[Before-and-after page screenshots]
• • • • • • •

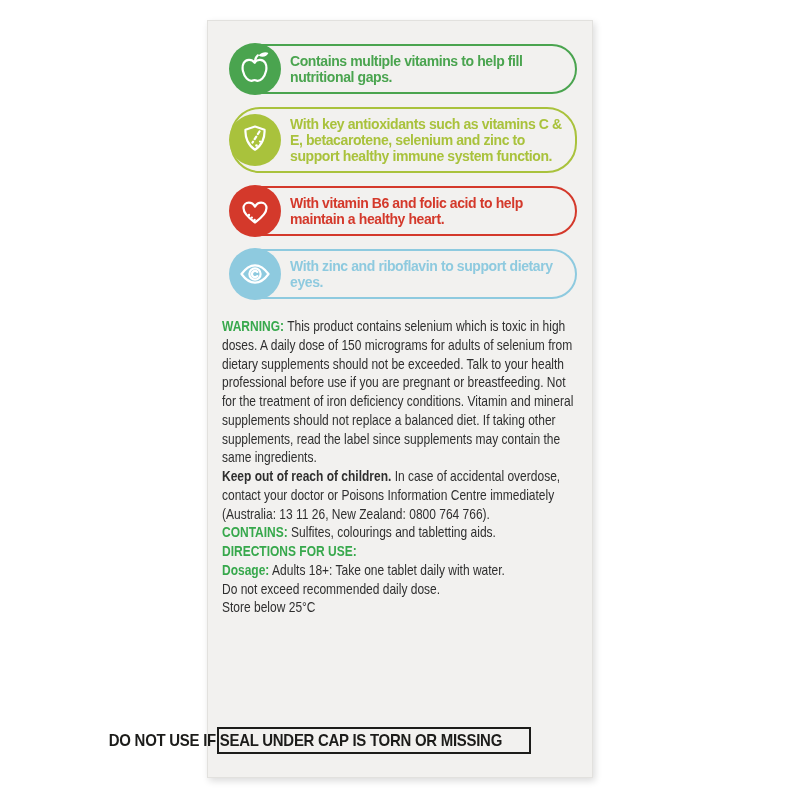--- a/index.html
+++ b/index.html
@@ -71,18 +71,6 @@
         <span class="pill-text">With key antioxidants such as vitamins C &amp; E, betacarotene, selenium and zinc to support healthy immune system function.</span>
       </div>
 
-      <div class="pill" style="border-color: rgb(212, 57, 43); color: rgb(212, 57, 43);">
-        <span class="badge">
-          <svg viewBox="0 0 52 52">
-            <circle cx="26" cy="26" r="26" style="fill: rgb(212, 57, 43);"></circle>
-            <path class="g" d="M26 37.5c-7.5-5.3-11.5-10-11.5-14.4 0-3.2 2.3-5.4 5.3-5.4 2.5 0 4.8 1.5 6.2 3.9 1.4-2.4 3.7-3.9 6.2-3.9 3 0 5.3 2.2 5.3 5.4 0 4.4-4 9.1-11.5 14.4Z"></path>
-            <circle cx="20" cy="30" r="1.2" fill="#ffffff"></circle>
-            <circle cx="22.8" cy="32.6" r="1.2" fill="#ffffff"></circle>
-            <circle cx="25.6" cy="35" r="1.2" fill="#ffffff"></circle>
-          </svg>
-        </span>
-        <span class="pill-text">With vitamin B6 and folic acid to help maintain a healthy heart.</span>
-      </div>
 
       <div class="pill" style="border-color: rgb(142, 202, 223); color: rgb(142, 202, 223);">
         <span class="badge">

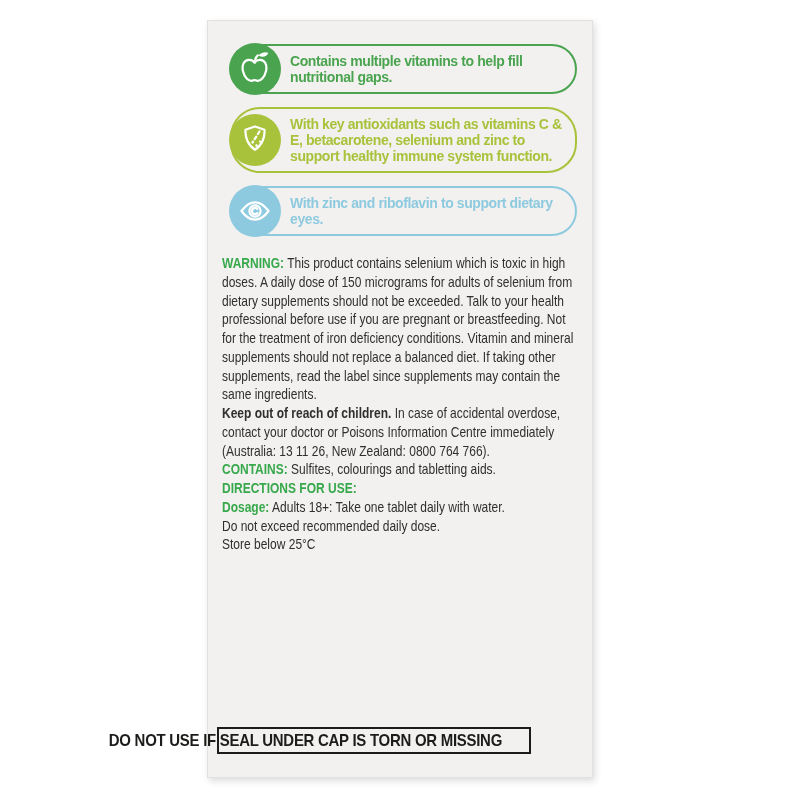--- a/index.html
+++ b/index.html
@@ -84,6 +84,17 @@
         <span class="pill-text">With zinc and riboflavin to support dietary eyes.</span>
       </div>
 
+      <div class="pill" style="border-color: rgb(232, 163, 61); color: rgb(232, 163, 61);">
+        <span class="badge">
+          <svg viewBox="0 0 52 52">
+            <circle cx="26" cy="26" r="26" style="fill: rgb(232, 163, 61);"></circle>
+            <path class="g" d="M22.5 40v-4.6c-5.3-1.2-8.7-5.4-8.7-10.4 0-6.1 5-11 11.2-11 5 0 9.2 3.2 10.6 7.9l2.4 5.2-2.9 1v3.6c0 2-1.8 3-4.2 2.4V40"></path>
+            <path class="g" d="M29.5 21.5a5 5 0 1 0 1.4 6.8"></path>
+            <path class="g" d="M27.8 24.2a2 2 0 1 0 .6 2.6"></path>
+          </svg>
+        </span>
+        <span class="pill-text">With B5, iron and zinc to support cognition. Supports memory in adults aged 65+.</span>
+      </div>
 
     </div>
 

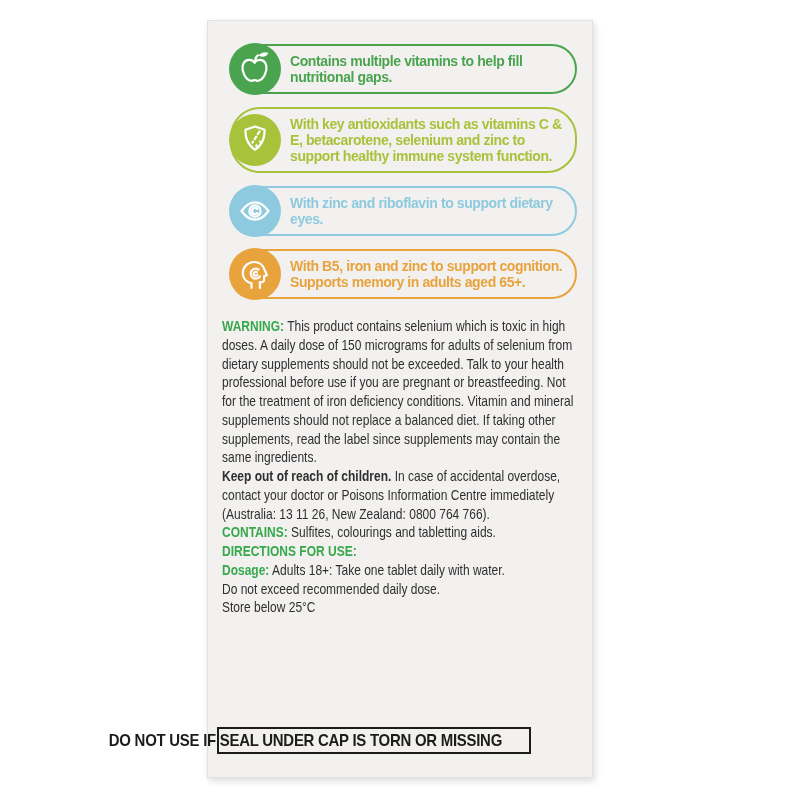--- a/index.html
+++ b/index.html
@@ -31,7 +31,7 @@
   .seal{
     position:absolute;left:9px;bottom:23px;width:314px;height:27px;
     border:2px solid #1c1c1a;box-sizing:border-box;
-    display:flex;align-items:center;justify-content:flex-end;background:transparent;
+    display:flex;align-items:center;justify-content:center;background:transparent;
   }
   .seal span{
     font-weight:bold;font-size:17px;color:#1c1c1a;white-space:nowrap;

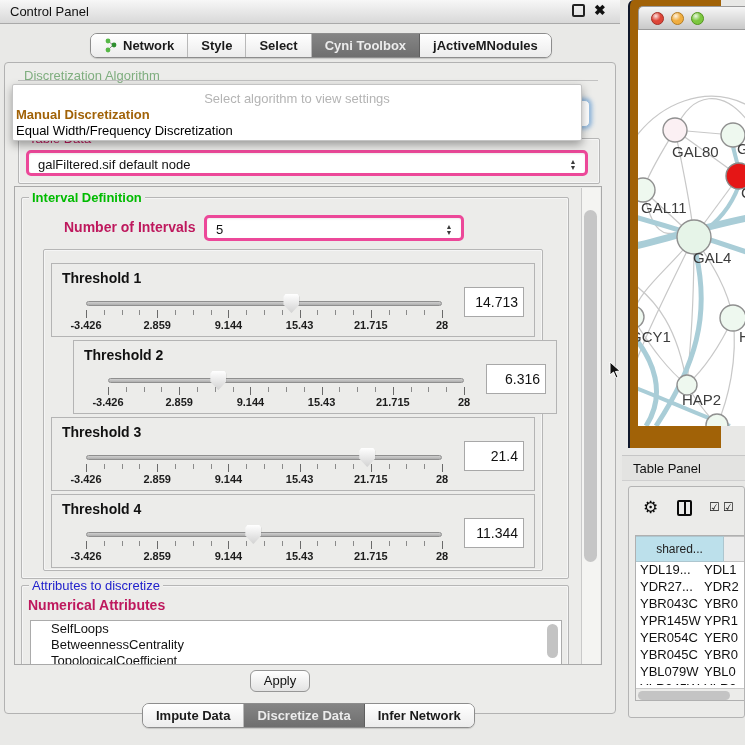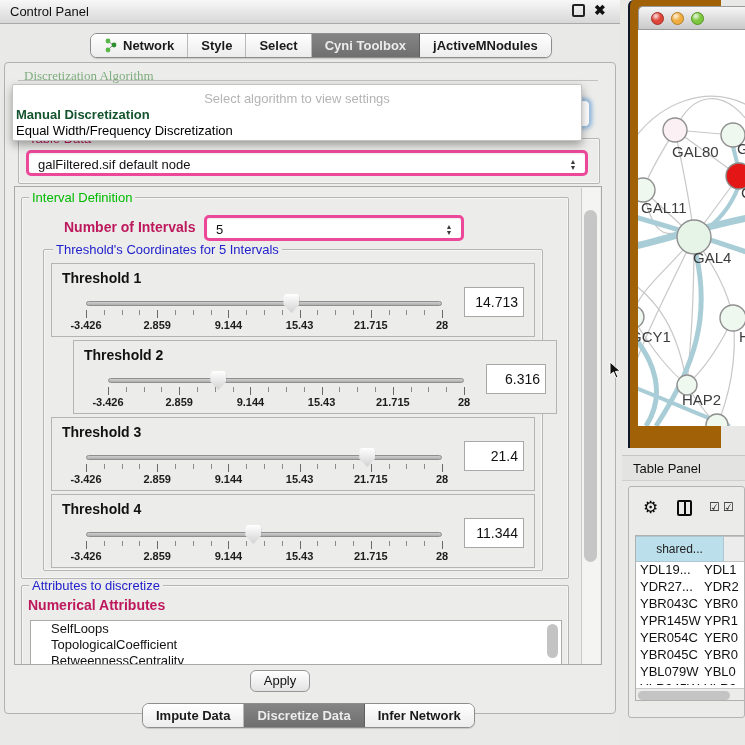--- a/index.html
+++ b/index.html
@@ -26,7 +26,7 @@
     border:1px solid #b2b2b2;border-radius:4px;}
 
   
-  .algo-title{position:absolute;left:24px;top:68px;font-size:13px;color:#7fae7f;font-family:Liberation Serif, serif;}
+  .algo-title{position:absolute;left:24px;top:68px;font-size:13px;color:#7fae7f;}
   .algo-line{position:absolute;left:18px;top:80px;width:580px;border-top:1px solid #c2c2c2;}
   .algo-combo-ghost{position:absolute;left:20px;top:100px;width:570px;height:27px;border-radius:5px;
     background:#fff;border:1px solid #9fc2e2;box-shadow:0 0 4px 2px rgba(90,150,210,.65);z-index:4;}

• • • • • • •

(ACTION ITEM) Give the number of lines in the records where the word "With" shows up. Nothing else belongs in the reply.

(RESPONSE TO THIS TASK) 4